12) Comment by bourbon-soda - 26/11/2012

Even if this is the result of a "come to Jesus" moment stimulated by the threat to cash flow to the Dogpatch school boards, where does all this statistical garbage come from? True measures of educational outcome do not vary by multiple percentage points per year.

13) Comment by jeffsadow - 26/11/2012

Do you think that, knowing by the beginning of the year that the voucher program was on the way, these schools focused intensely on improving their performances, resulting in this? Nah, couldn't be. After all, we all know that Jindal, White, etc. implemented vouchers only to help out their cronies in the private sector, as a way to act upon their hatred of teachers, and to destroy public education in the state, not as a means to empower families and to provide stimulus to public schools to improve right? Let's keep our eyes on the prize, shall we, and continue repeating "Jindal/White=bad," and reveling in our government-monopoly, one-size-fits-all, all-it-needs-is-more-money-to-improve education system.

14) Comment by bourbon-soda - 26/11/2012

This failure of critical thinking is actually the headline on the paper.

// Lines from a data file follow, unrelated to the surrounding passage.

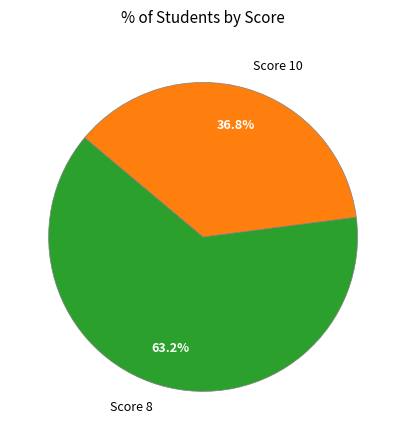

Which slice is the smallest?

Score 10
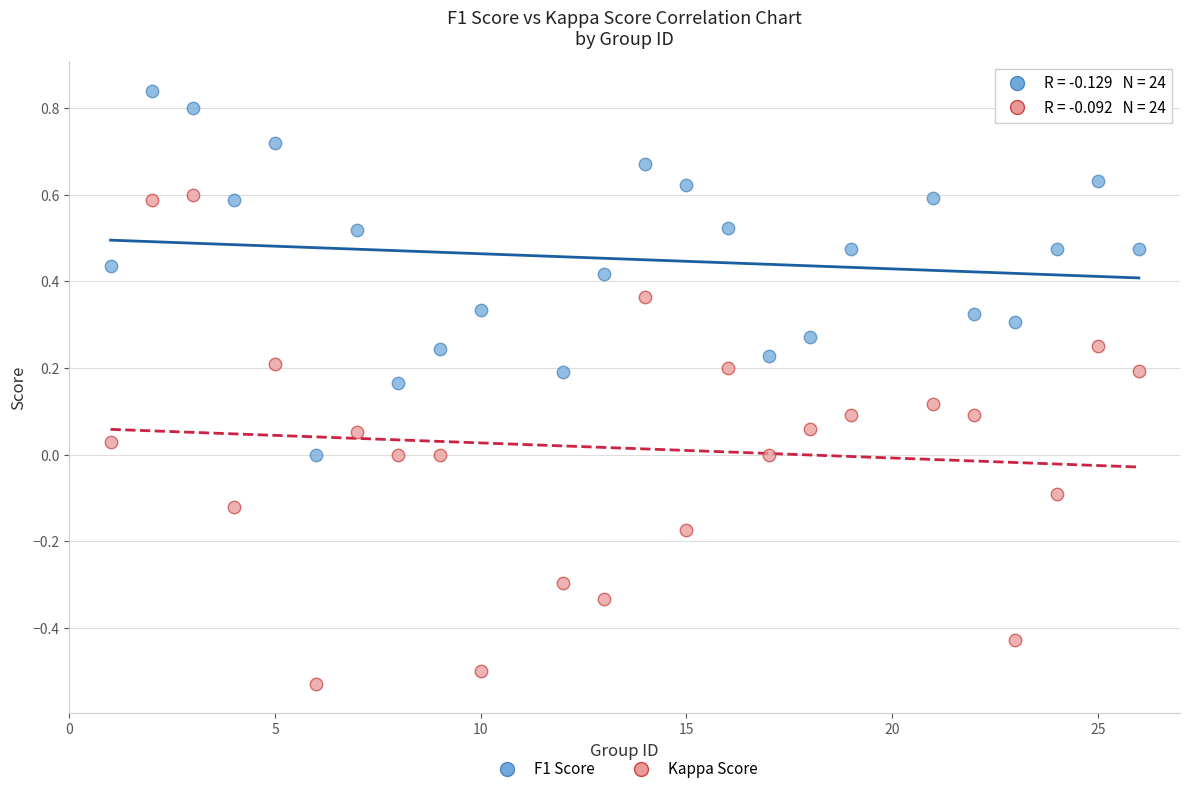

Across all data points, what is the range of Y values (max minus min)?

1.4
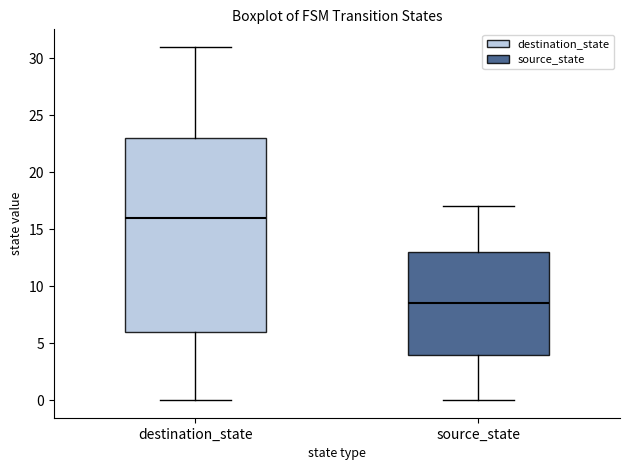

Where is the lower edge of the box for destination_state on the y-axis? The values are not printed on the chart, so give them approximately, as read against the axis.

6.0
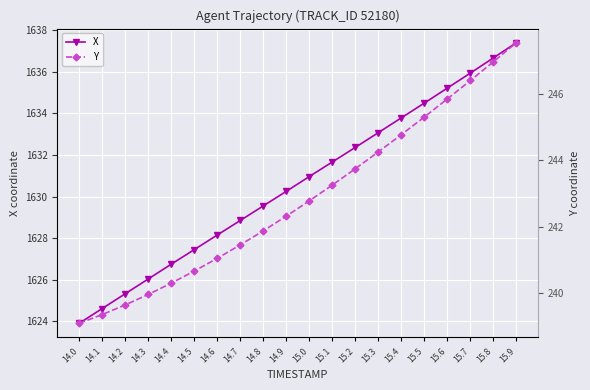

List the series in order of their peak value, highest first.

X, Y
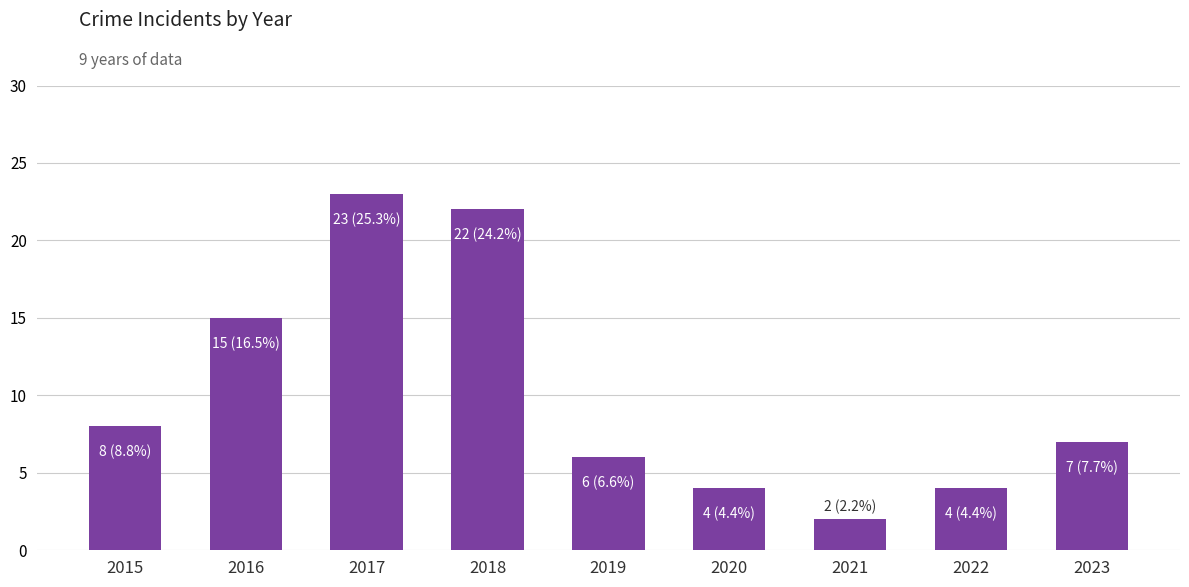

What is the minimum value shown in the chart?

2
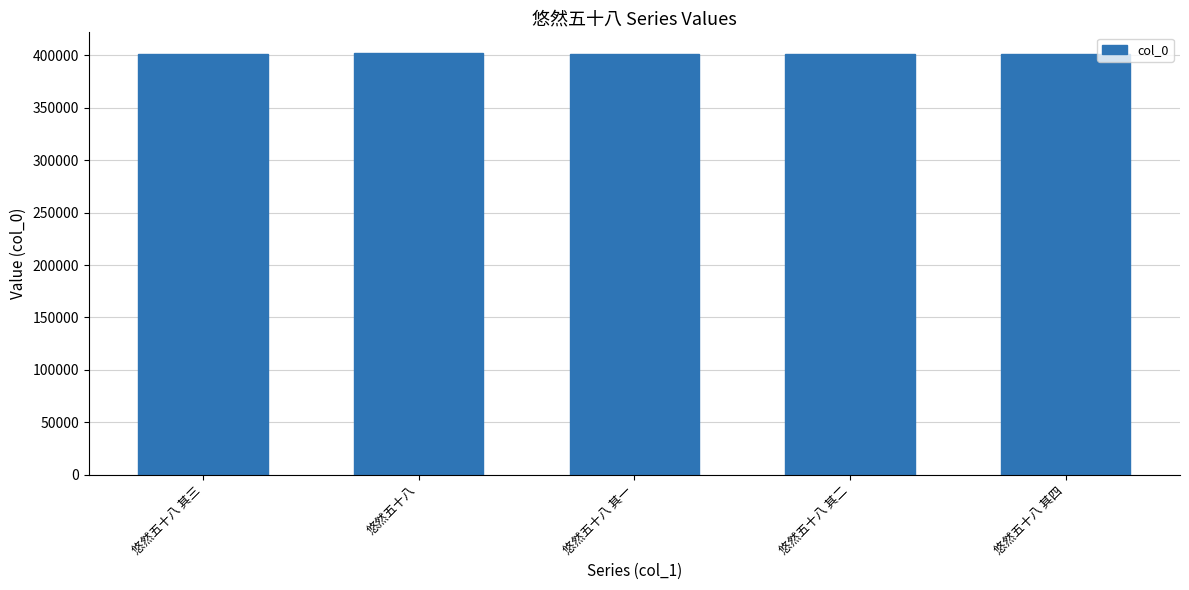

What is the value of the 5th bar from the left?

400955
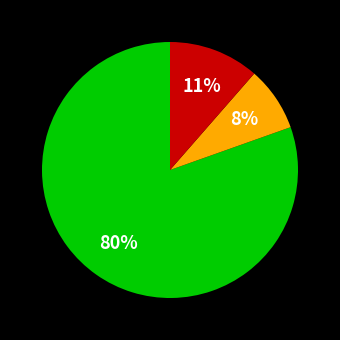

To the nearest percent, what is the average slice percentage?

33%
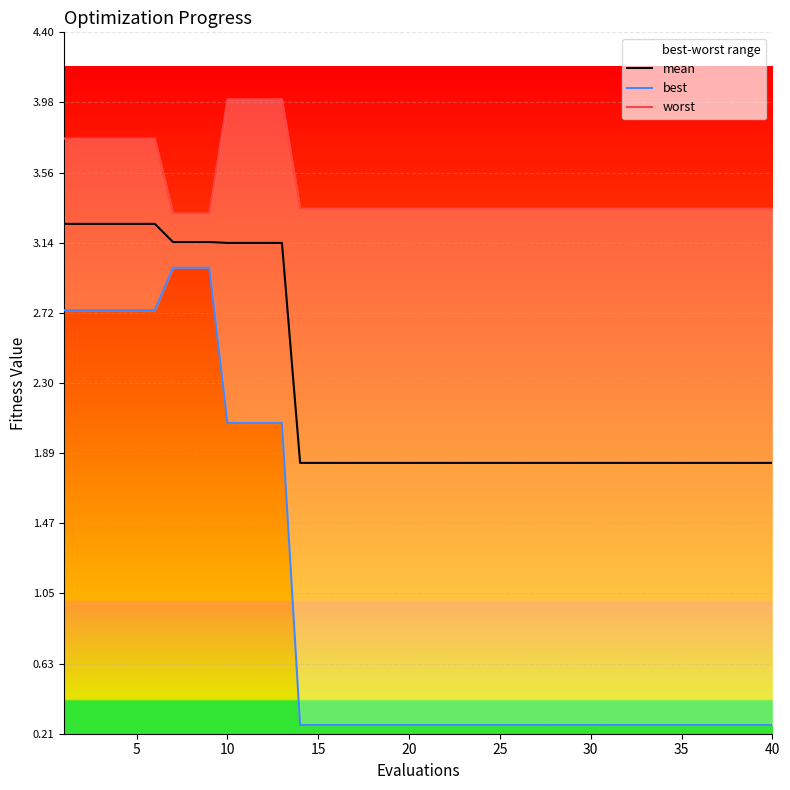

How many distinct data groups are displayed?

3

Hide in plain sight. In the only reference to a nationally standardized test, the Donaldsonville ACT composite is close to one standard deviation below the state and national average. This score actually fell while the graduation rate went up. What does that tell us?

15) Comment by nimby? - 26/11/2012

creative math ...

16) Comment by bourbon-soda - 26/11/2012

Warmed over ninterpretable statistical hash with baloney topping.

17) Comment by tball - 26/11/2012

Amazing statistic, the feeder schools for Donaldsonville remain a D and F, but Donaldsonville High went from a D to B. Are these students getting smart pills??

18) Comment by spqr - 26/11/2012

And we're off!!!...John White takes the lead for the credit. Coming up on the outside is Piyush Jindal. Now here comes the Baton Rouge Area Chamber. But White is closing in. Piyush is now making his move! But here comes White!! The teachers are in last place! And White stretches his lead!!!! Moving to the finish line!!!!! And the winner is- The inexperienced John-boy White! Great job, John-boy.

19) Comment by morellok2 - 26/11/2012

Well, this does seem to indicate improvement in public education. Sure hope the state does the same type analysis of all these nonpublic schools that are getting my tax dollars. Oops, I forgot, we are supposed to just accept that anything nonpublic is better for our kids based on how parents "feel" about their nonpublic school" that the public is actually helping to finance.